Born Aug. 24, 1918, Cardinal Dulles was the grandson of a Presbyterian minister. He joined the Catholic Church as a young man after he went through a period of unbelief.
“In becoming a Catholic, I felt from the beginning that I was joining the communion of the saints,” he said at a 2004 lecture in New York on author C.S. Lewis. “I found great joy at the sense of belonging to a body of believers that stretched across the face of the globe.”
He entered the Catholic Church in 1941 while a student at Harvard Law School. He served in the Navy in World War II, then entered the Jesuits after his discharge in 1946. He was ordained to the priesthood in 1956.
Cardinal Dulles had been the Laurence J. McGinley professor of religion and society at Fordham since 1988. He also had taught in Washington at the former Woodstock College, now folded into Georgetown University, in 1960-74, and The Catholic University of America, 1974-88. He had also been a visiting professor at Catholic, Protestant and secular colleges and universities.

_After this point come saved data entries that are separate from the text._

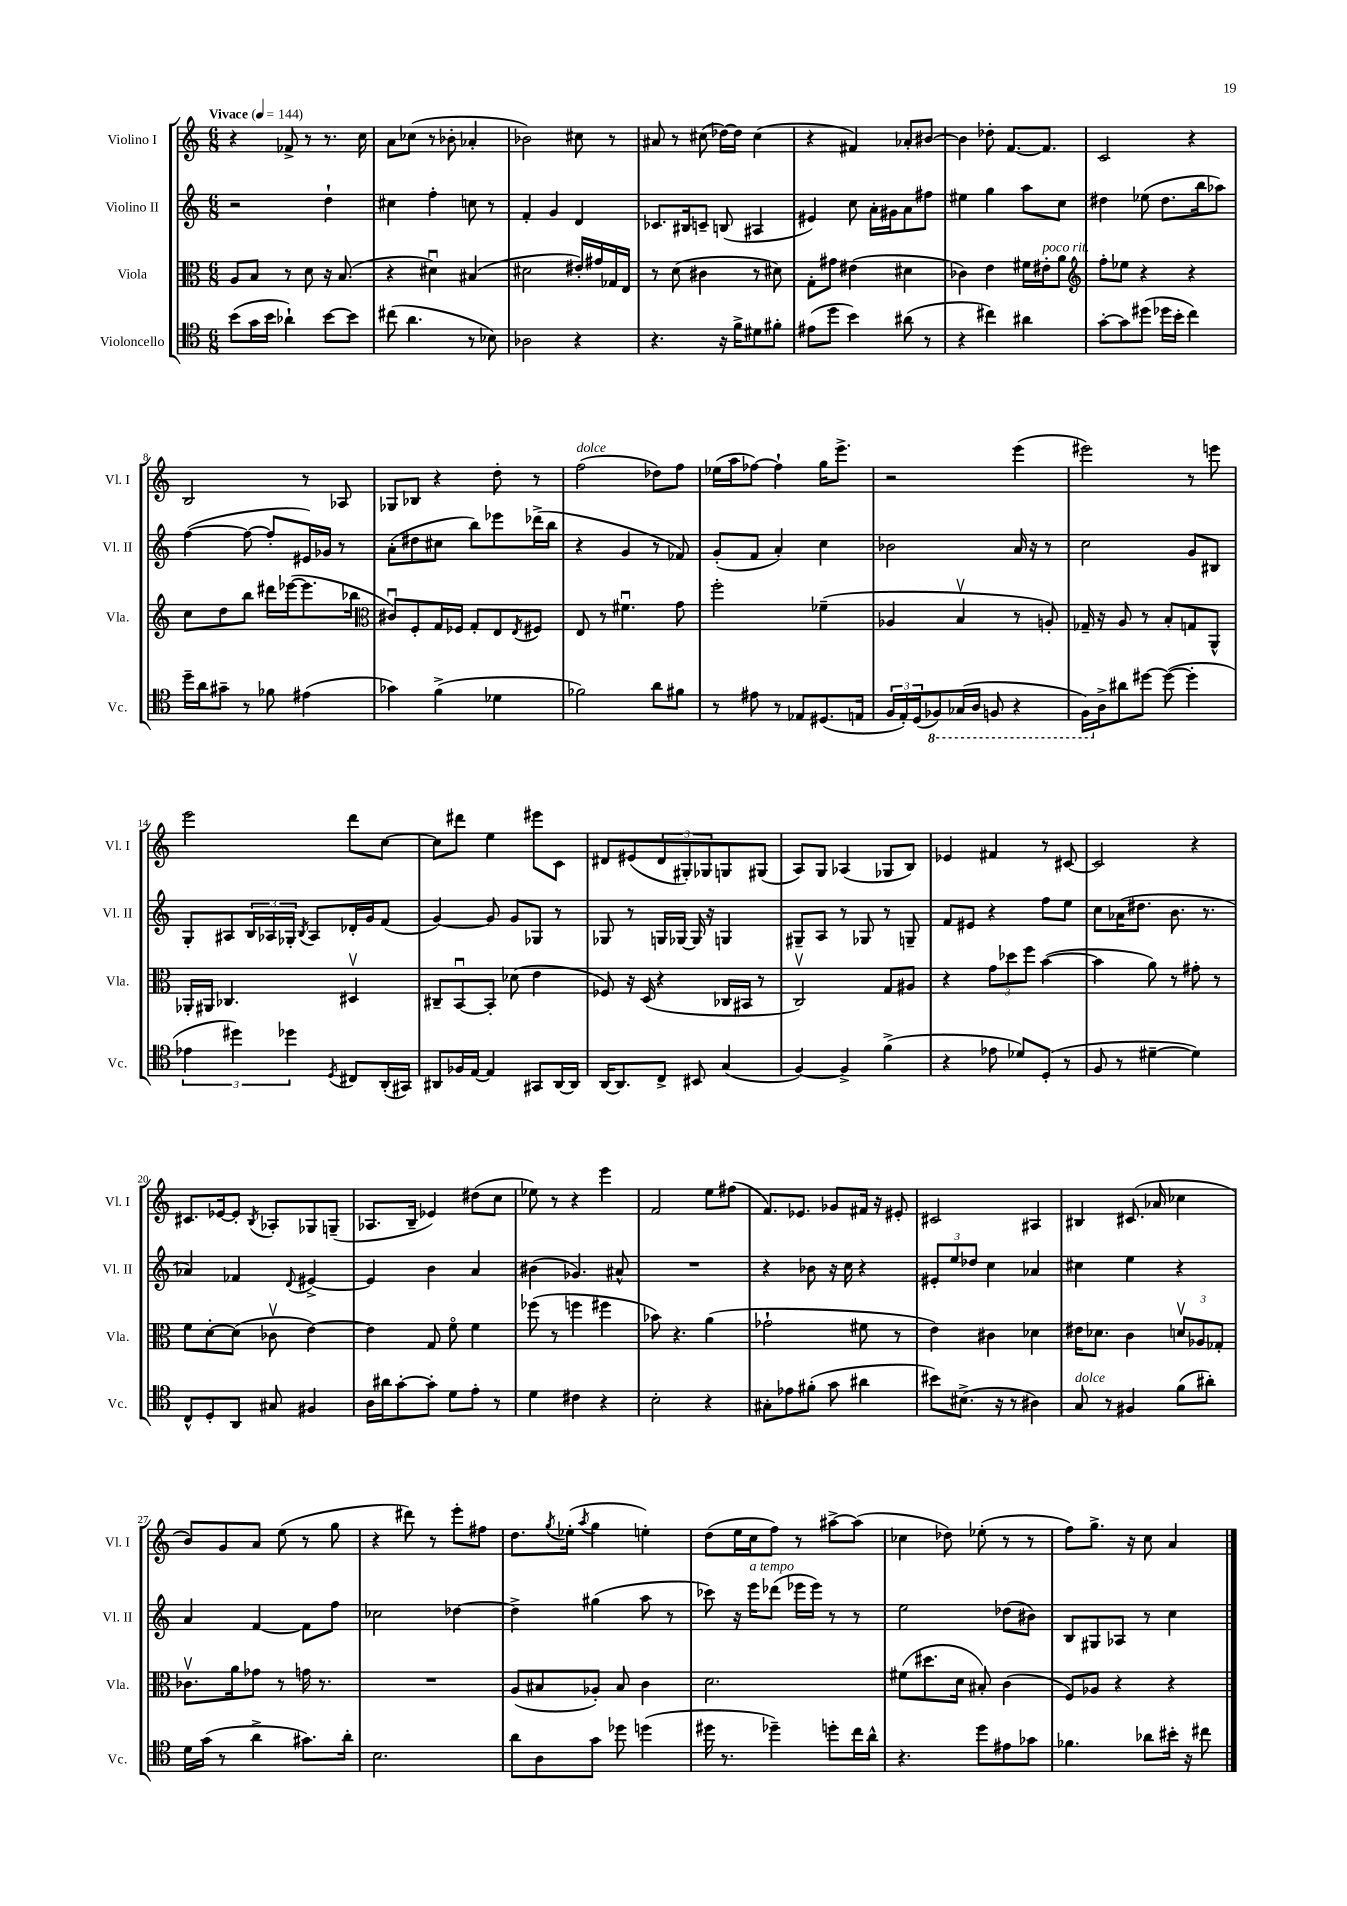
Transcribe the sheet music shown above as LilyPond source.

<<
\new StaffGroup <<
\new Staff = "s0" \with { instrumentName = "Violino I" shortInstrumentName = "Vl. I" } {
    \clef treble \key c \major \numericTimeSignature \time 6/8 \tempo "Vivace" 4 = 144
    r4 fes'8-> r8 r8. c''16 |
    a'8 ces''8( r8 bes'8-. aes'4-. |
    bes'2) cis''8 r8 |
    ais'8 r8 cis''8( des''16~) des''16 cis''4( |
    r4 fis'4) aes'8-. bis'8~ |
    bis'4 des''8-. f'8.~ f'8. |
    c'2 r4 |
    b2 r8 aes8 |
    ges8 bes8 r4 d''8-. r8 |
    f''2^\markup { \italic "dolce" }( des''8) f''8 |
    ees''16( a''16 fes''8~) fes''4-! g''16 e'''8.-> |
    r2 e'''4( |
    eis'''2) r8 e'''8 |
    e'''2 d'''8 c''8~ |
    c''8 dis'''8 e''4 eis'''8 c'8 |
    dis'8 eis'8( \tuplet 3/2 { dis'8 gis8-.) ges8 } g8 gis8( |
    a8) g8 aes4( ges8 b8) |
    ees'4 fis'4 r8 cis'8~ |
    cis'2 r4 |
    cis'8. ees'16~ ees'8-. \acciaccatura { b8 } aes8-. ges8 g8--( |
    aes8. b16-- ees'4) dis''8( c''8 |
    ees''8) r8 r4 e'''4 |
    f'2 e''8 fis''8( |
    f'8.) ees'8. ges'8 fis'16 r16 eis'8-. |
    cis'2 ais4 |
    bis4 cis'8.( aes'16 ces''4 |
    b'8) g'8 a'8 e''8( r8 g''8 |
    r4 dis'''8) r8 e'''8-. fis''8 |
    d''8. \acciaccatura { g''8 } ees''16-.( \acciaccatura { a''8 } g''4 e''4-.) |
    d''8( e''16 c''16 f''8) r8 ais''8~-> ais''8( |
    ces''4 des''8) ees''8-.( r8 r8 |
    f''8) g''8.-> r16 c''8 a'4 \bar "|." |
}
\new Staff = "s1" \with { instrumentName = "Violino II" shortInstrumentName = "Vl. II" } {
    \clef treble \key c \major \numericTimeSignature \time 6/8
    r2 d''4-! |
    cis''4 f''4-. c''8 r8 |
    f'4-. g'4 d'4 |
    ces'8. bis16 c'8-- b8( ais4 |
    eis'4) c''8 a'16-. gis'16 a'8 fis''8 |
    eis''4 g''4 a''8 c''8 |
    dis''4 ees''8( dis''8. b''16 aes''8) |
    f''4~( f''8~ f''8-. eis'16) ges'16 r8 |
    a'8-.( dis''8 cis''8 b''8) ees'''8 des'''16->( b''16 |
    r4 g'4 r8 fes'8) |
    g'8-.( f'8 a'4-.) c''4 |
    bes'2 a'16 r16 r8 |
    c''2 g'8 bis8 |
    g8-. ais8 \tuplet 3/2 { b16 aes16 ges16-. } \acciaccatura { b8 } aes8 des'16-. g'16 f'8( |
    g'4~) g'8 g'8 ges8 r8 |
    ges8 r8 g16 ges16~ ges16 r16 g4 |
    gis8-- a8 r8 ges8 r8 g8-- |
    f'8 eis'8 r4 f''8 e''8 |
    c''8 aes'16( dis''8. b'8. r8. |
    aes'4) fes'4 \appoggiatura { d'8 } eis'4~-> |
    eis'4 b'4 a'4 |
    bis'4( ges'4.) ais'8-^ |
    R2. |
    r4 bes'8 r16 c''16 r4 |
    \tuplet 3/2 { eis'8-. e''8 des''8 } c''4 aes'4 |
    cis''4 e''4 r4 |
    a'4 f'4~ f'8 f''8 |
    ces''2 des''4~ |
    des''4-> gis''4( a''8 r8 |
    ces'''8) r16 e'''16^\markup { \italic "a tempo" } des'''8( ees'''16 ees'''16) r8 r8 |
    e''2 des''8( bis'8) |
    b8 gis8 aes8 r8 c''4 \bar "|." |
}
\new Staff = "s2" \with { instrumentName = "Viola" shortInstrumentName = "Vla." } {
    \clef alto \key c \major \numericTimeSignature \time 6/8
    a8 b8 r8 d'8 r16 b8.( |
    r4 dis'4\downbow) bis4( |
    dis'2 eis'16-.) gis'16 ges16 e16 |
    r8 d'8( cis'4 r8 dis'8) |
    g8-. gis'8 eis'4( dis'4 |
    ces'4) e'4 fis'16 eis'16-.^\markup { \italic "poco rit." } a'8 |
    \clef treble f''8-. ees''8 r4 r4 |
    c''8 d''8 b''8 dis'''16 ees'''16~( ees'''8. bes''16 |
    \clef alto cis'8\downbow) f8-. g16 fes16 g8-. e8 \acciaccatura { e8 } fis8 |
    e8 r8 fis'4.\downbow g'8 |
    f''2-. fes'4--( |
    aes4 b4\upbow r8 a8-.) |
    ges16-- r16 a8 r8 b8-. g8 a,8-^ |
    aes,16-. ais,16 ces4. dis4\upbow |
    cis8-- b,8~\downbow b,8-. des'8( e'4 |
    fes8) r16 d16( r4 ces16 bis,16 r8 |
    c2\upbow) g8 ais8 |
    r4 \tuplet 3/2 { g'8 des''8 f''8 } b'4~( |
    b'4 a'8) r8 gis'8-. r8 |
    f'8 d'8~-. d'8( ces'8\upbow e'4~) |
    e'4 g8 f'8\flageolet f'4 |
    fes''8( r8 f''4 fis''4 |
    bes'8) r4. a'4( |
    ges'2-! fis'8 r8 |
    e'4) cis'4 des'4 |
    eis'16 des'8. c'4 \tuplet 3/2 { d'8\upbow aes8 ges8-. } |
    ces'8.\upbow a'16 ges'8 r8 g'16 r8. |
    R2. |
    a8( bis8 aes8-.) bis8 c'4 |
    d'2. |
    fis'8( dis''8. d'16 bis8-.) c'4( |
    f8) aes8 r4 r4 \bar "|." |
}
\new Staff = "s3" \with { instrumentName = "Violoncello" shortInstrumentName = "Vc." } {
    \clef tenor \key c \major \numericTimeSignature \time 6/8
    b'8( g'16 b'16 aes'4-!) b'8~ b'8 |
    cis''8( a'4. r8 bes8) |
    aes2 r4 |
    r4. r16 f'16-> dis'8 fis'8-. |
    eis'8( d''8 b'4) ais'8( r8 |
    r4 cis''4) ais'4 |
    g'8~-. g'8 dis''8( des''16 b'16-. c''4) |
    d''16-- a'16 gis'8-- r8 fes'8 eis'4( |
    ges'4) f'4->( des'4 |
    fes'2) a'8 fis'8 |
    r8 eis'8 r8 ees8 dis8.( e16 |
    \tuplet 3/2 { f16 e16-.) d16( } \ottava #-1 fes,8) ges,16( a,16 f,8 r4 |
    f,16) \ottava #0 a16-> ais'8 dis''8~ dis''8~( dis''4-. |
    \tuplet 3/2 { ees'4 dis''4) des''4 } \acciaccatura { d8 } cis8 a,16-.( gis,16) |
    ais,8 fes16 e16~ e4 gis,8 ais,16~ ais,16 |
    a,16~ a,8. c8-> bis,8 g4( |
    f4~) f4-> f'4->( |
    r4 ees'8 des'8) d8-.( r8 |
    f8 r8 dis'4~-- dis'4) |
    c8-^ d8-. a,8 gis8 fis4 |
    a16 ais'16 g'8~-. g'8-. d'8 e'8-. r8 |
    d'4 cis'4 r4 |
    b2-. r4 |
    gis8-. ees'8 fis'8-.( g'8 ais'4 |
    bis'8) bis8.->( r16 r8 ais4) |
    g8^\markup { \italic "dolce" } r8 fis4 f'8( ais'8-.) |
    d'16 g'16( r8 a'4-> gis'8.) a'16-. |
    b2. |
    a'8 a8 g'8 des''8 d''4( |
    dis''16 r8. des''4--) d''8-. c''16 a'16-^ |
    r4. d''8 eis'8 ges'8 |
    fes'4. aes'8 bis'16-. r16 cis''8 \bar "|." |
}
>>
>>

Past president of both the Catholic Theological Society of America and the American Theological Society, Cardinal Dulles served on the International Theological Commission and as a member of the U.S. Lutheran-Roman Catholic dialogue. He also served as a consultant to the U.S. bishops’ Committee on Doctrine.
He was the recipient of numerous awards and of more than 30 honorary doctorates.
Cardinal Dulles had two other relatives who served as secretary of state: great-grandfather John W. Foster and great-uncle Robert Lansing.